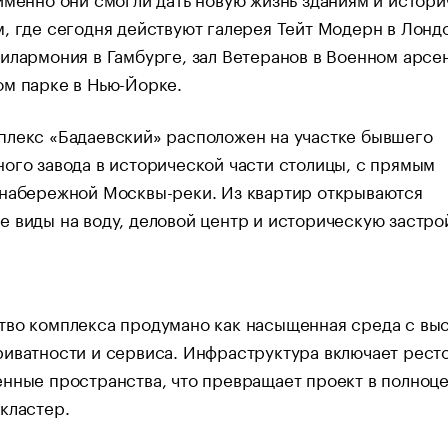
, где сегодня действуют галерея Тейт Модерн в Лонд
илармония в Гамбурге, зал Ветеранов в Военном арсе
ом парке в Нью-Йорке.
плекс «Бадаевский» расположен на участке бывшего
ого завода в исторической части столицы, с прямым
 набережной Москвы-реки. Из квартир открываются
 виды на воду, деловой центр и историческую застро
тво комплекса продумано как насыщенная среда с вы
риватности и сервиса. Инфраструктура включает рест
нные пространства, что превращает проект в полноц
кластер.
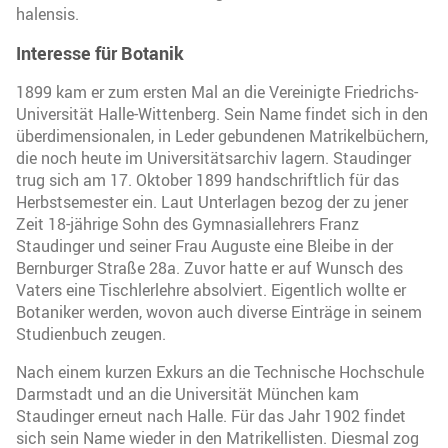
halensis.
Interesse für Botanik
1899 kam er zum ersten Mal an die Vereinigte Friedrichs-
Universität Halle-Wittenberg. Sein Name findet sich in den
überdimensionalen, in Leder gebundenen Matrikelbüchern,
die noch heute im Universitätsarchiv lagern. Staudinger
trug sich am 17. Oktober 1899 handschriftlich für das
Herbstsemester ein. Laut Unterlagen bezog der zu jener
Zeit 18-jährige Sohn des Gymnasiallehrers Franz
Staudinger und seiner Frau Auguste eine Bleibe in der
Bernburger Straße 28a. Zuvor hatte er auf Wunsch des
Vaters eine Tischlerlehre absolviert. Eigentlich wollte er
Botaniker werden, wovon auch diverse Einträge in seinem
Studienbuch zeugen.
Nach einem kurzen Exkurs an die Technische Hochschule
Darmstadt und an die Universität München kam
Staudinger erneut nach Halle. Für das Jahr 1902 findet
sich sein Name wieder in den Matrikellisten. Diesmal zog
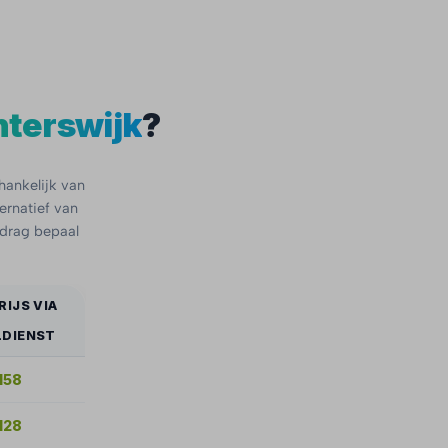
terswijk
?
hankelijk van
ternatief van
edrag bepaal
RIJS VIA
DIENST
158
128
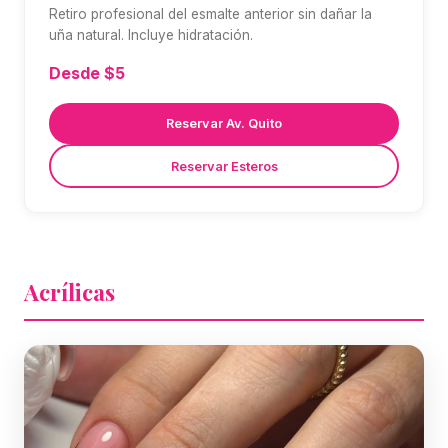
Retiro profesional del esmalte anterior sin dañar la
uña natural. Incluye hidratación.
Desde $5
Reservar Av. Quito
Reservar Esteros
Acrílicas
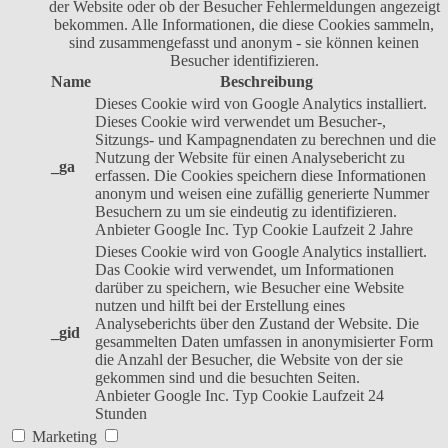
der Website oder ob der Besucher Fehlermeldungen angezeigt
bekommen. Alle Informationen, die diese Cookies sammeln,
sind zusammengefasst und anonym - sie können keinen
Besucher identifizieren.
Name
Beschreibung
Dieses Cookie wird von Google Analytics installiert.
Dieses Cookie wird verwendet um Besucher-,
Sitzungs- und Kampagnendaten zu berechnen und die
Nutzung der Website für einen Analysebericht zu
_ga
erfassen. Die Cookies speichern diese Informationen
anonym und weisen eine zufällig generierte Nummer
Besuchern zu um sie eindeutig zu identifizieren.
Anbieter
Google Inc.
Typ
Cookie
Laufzeit
2 Jahre
Dieses Cookie wird von Google Analytics installiert.
Das Cookie wird verwendet, um Informationen
darüber zu speichern, wie Besucher eine Website
nutzen und hilft bei der Erstellung eines
Analyseberichts über den Zustand der Website. Die
_gid
gesammelten Daten umfassen in anonymisierter Form
die Anzahl der Besucher, die Website von der sie
gekommen sind und die besuchten Seiten.
Anbieter
Google Inc.
Typ
Cookie
Laufzeit
24
Stunden
Marketing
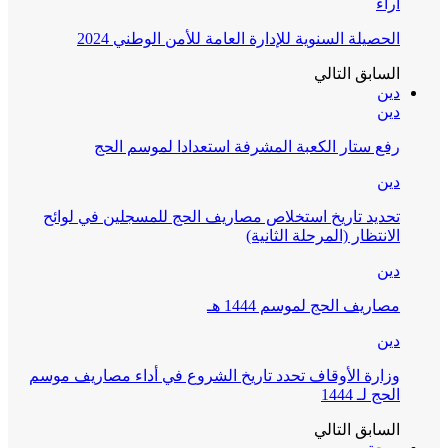
آراء
الحصيلة السنوية للإدارة العامة للأمن الوطني 2024
السابق
التالي
دين
دين
رفع ستار الكعبة المشرفة استعدادا لموسم الحج
دين
تحديد تاريخ استخلاص مصاريف الحج للمسجلين في لوائح
الانتظار (المرحلة الثانية)
دين
مصاريف الحج لموسم 1444 هـ
دين
وزارة الأوقاف تحدد تاريخ الشروع في أداء مصاريف موسم
الحج لـ 1444
السابق
التالي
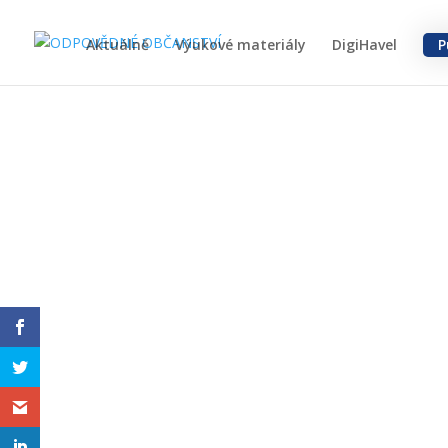
Aktuálně
Výukové materiály
DigiHavel
P
5. červenec – 
Metoděje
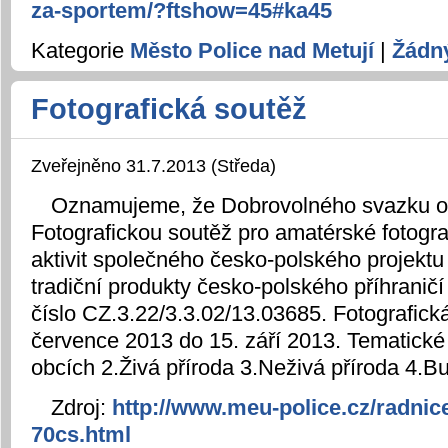
za-sportem/?ftshow=45#ka45
Kategorie
Město Police nad Metují
|
Žádn
Fotografická soutěž
Zveřejněno 31.7.2013 (Středa)
Oznamujeme, že Dobrovolného svazku obc
Fotografickou soutěž pro amatérské fotograf
aktivit společného česko-polského projektu
tradiční produkty česko-polského příhraničí 
číslo CZ.3.22/3.3.02/13.03685. Fotografick
července 2013 do 15. září 2013. Tematické 
obcích 2.Živá příroda 3.Neživá příroda 4.B
Zdroj:
http://www.meu-police.cz/radnice
70cs.html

◇ ◇ ◇ ◇

**EXERCISE BRIEF:**
Please reproduce the entries from above exactly; images are not part of the copy.

**ANSWER SPACE:**
, где сегодня действуют галерея Тейт Модерн в Лонд
илармония в Гамбурге, зал Ветеранов в Военном арсе
ом парке в Нью-Йорке.
плекс «Бадаевский» расположен на участке бывшего
ого завода в исторической части столицы, с прямым
 набережной Москвы-реки. Из квартир открываются
 виды на воду, деловой центр и историческую застро
тво комплекса продумано как насыщенная среда с вы
риватности и сервиса. Инфраструктура включает рест
нные пространства, что превращает проект в полноц
кластер.
halensis.
Interesse für Botanik
1899 kam er zum ersten Mal an die Vereinigte Friedrichs-
Universität Halle-Wittenberg. Sein Name findet sich in den
überdimensionalen, in Leder gebundenen Matrikelbüchern,
die noch heute im Universitätsarchiv lagern. Staudinger
trug sich am 17. Oktober 1899 handschriftlich für das
Herbstsemester ein. Laut Unterlagen bezog der zu jener
Zeit 18-jährige Sohn des Gymnasiallehrers Franz
Staudinger und seiner Frau Auguste eine Bleibe in der
Bernburger Straße 28a. Zuvor hatte er auf Wunsch des
Vaters eine Tischlerlehre absolviert. Eigentlich wollte er
Botaniker werden, wovon auch diverse Einträge in seinem
Studienbuch zeugen.
Nach einem kurzen Exkurs an die Technische Hochschule
Darmstadt und an die Universität München kam
Staudinger erneut nach Halle. Für das Jahr 1902 findet
sich sein Name wieder in den Matrikellisten. Diesmal zog
terswijk
?
hankelijk van
ternatief van
edrag bepaal
RIJS VIA
DIENST
158
128
Retiro profesional del esmalte anterior sin dañar la
uña natural. Incluye hidratación.
Desde $5
Reservar Av. Quito
Reservar Esteros
Acrílicas
der Website oder ob der Besucher Fehlermeldungen angezeigt
bekommen. Alle Informationen, die diese Cookies sammeln,
sind zusammengefasst und anonym - sie können keinen
Besucher identifizieren.
Name
Beschreibung
Dieses Cookie wird von Google Analytics installiert.
Dieses Cookie wird verwendet um Besucher-,
Sitzungs- und Kampagnendaten zu berechnen und die
Nutzung der Website für einen Analysebericht zu
_ga
erfassen. Die Cookies speichern diese Informationen
anonym und weisen eine zufällig generierte Nummer
Besuchern zu um sie eindeutig zu identifizieren.
Anbieter
Google Inc.
Typ
Cookie
Laufzeit
2 Jahre
Dieses Cookie wird von Google Analytics installiert.
Das Cookie wird verwendet, um Informationen
darüber zu speichern, wie Besucher eine Website
nutzen und hilft bei der Erstellung eines
Analyseberichts über den Zustand der Website. Die
_gid
gesammelten Daten umfassen in anonymisierter Form
die Anzahl der Besucher, die Website von der sie
gekommen sind und die besuchten Seiten.
Anbieter
Google Inc.
Typ
Cookie
Laufzeit
24
Stunden
Marketing
آراء
الحصيلة السنوية للإدارة العامة للأمن الوطني 2024
السابق
التالي
دين
دين
رفع ستار الكعبة المشرفة استعدادا لموسم الحج
دين
تحديد تاريخ استخلاص مصاريف الحج للمسجلين في لوائح
الانتظار (المرحلة الثانية)
دين
مصاريف الحج لموسم 1444 هـ
دين
وزارة الأوقاف تحدد تاريخ الشروع في أداء مصاريف موسم
الحج لـ 1444
السابق
التالي
Aktuálně
Výukové materiály
DigiHavel
P
5. červenec – 
Metoděje
za-sportem/?ftshow=45#ka45
Kategorie
Město Police nad Metují
|
Žádn
Fotografická soutěž
Zveřejněno 31.7.2013 (Středa)
Oznamujeme, že Dobrovolného svazku obc
Fotografickou soutěž pro amatérské fotograf
aktivit společného česko-polského projektu
tradiční produkty česko-polského příhraničí 
číslo CZ.3.22/3.3.02/13.03685. Fotografick
července 2013 do 15. září 2013. Tematické 
obcích 2.Živá příroda 3.Neživá příroda 4.B
Zdroj:
http://www.meu-police.cz/radnice
70cs.html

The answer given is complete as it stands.